All workers who are in hot environments (outside, near a furnace, in a kitchen…) should recognize the initial signs of heat stress in themselves. These symptoms usually start off with dizziness and headache and may progress into nausea and vomiting. As the body becomes more dehydrated thus a higher than normal temperature, it will move more blood to the vital organs to preserve them and decrease the amount of blood traveling to the skin for cooling. Next is a rapid rise in temperature leading to an altered mental status and possibly seizures, a condition commonly known as HEAT STROKE.
Heat stroke is a severe medical emergency and can quickly damage the brain, heart, kidneys and muscles and ultimately lead to death. It occurs when the body is unable to sweat and the core temperature rises and effectively cooks the internal organs. Signs include;
- High body temperature. A body temperature of 104 F (40 C) or higher is the main sign of heatstroke.
- Altered mental state or behavior. Confusion, agitation, slurred speech, irritability, delirium, seizures and coma can all result from heatstroke.

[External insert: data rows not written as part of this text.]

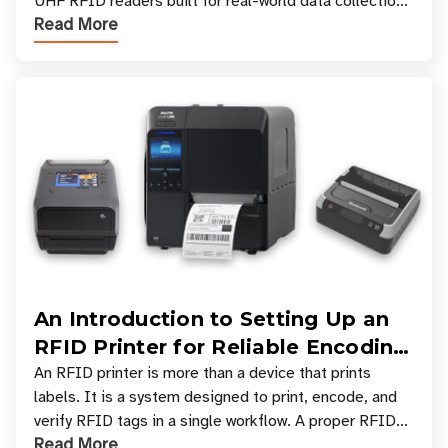
UHF RFID readers built for real-world data collection
Read More
across industries. One of the defining s
An Introduction to Setting Up an
RFID Printer for Reliable Encoding
and Printing
An RFID printer is more than a device that prints
labels. It is a system designed to print, encode, and
verify RFID tags in a single workflow. A proper RFID
Read More
printer setup ensures that printed inform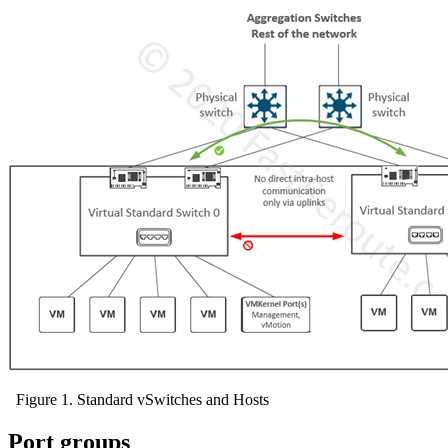
Figure 1. Standard vSwitches and Hosts
Port groups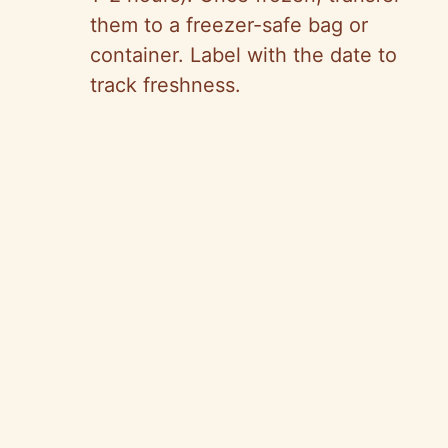
them to a freezer-safe bag or
container. Label with the date to
track freshness.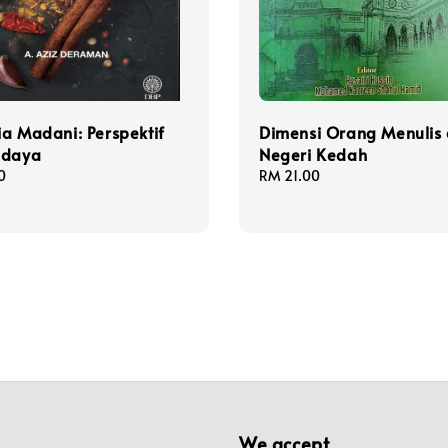
a Madani: Perspektif
Dimensi Orang Menulis 
udaya
Negeri Kedah
0
Regular
RM 21.00
price
We accept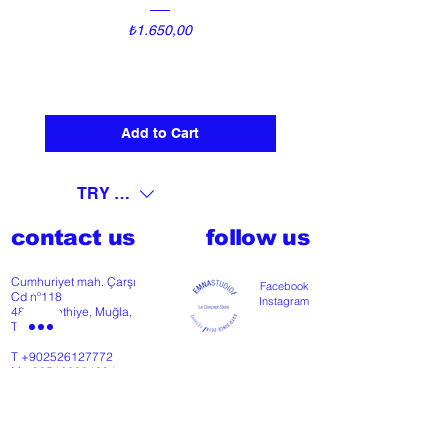
Price
₺1.650,00
Add to Cart
TRY (₺)
contact us
follow us
Cumhuriyet mah. Çarşı
Facebook
Cd nº118
Instagram
48300 Fethiye, Muğla,
Türkiye
T
+902526127772
M
+905426364004
Facebook
Instagram
Pinterest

- Alteration in sweating. In heatstroke brought on by hot weather, your skin will feel hot and dry to the touch. However, in heatstroke brought on by strenuous exercise, your skin may feel moist.
- Nausea and vomiting. You may feel sick to your stomach or vomit.
- Flushed skin. Your skin may turn red as your body temperature increases.
- Rapid breathing. Your breathing may become rapid and shallow.
- Racing heart rate. Your pulse may significantly increase because heat stress places a tremendous burden on your heart to help cool your body.
- Headache. Your head may throb.
Prevention- Keep an eye on the heat advisories, drink plenty of water, work in the cooler hours if possible, DRINK PLENTY OF WATER, take frequent rest breaks in shaded cooler areas, drink plenty of water, avoid caffeine and heavy meals and drink plenty of water.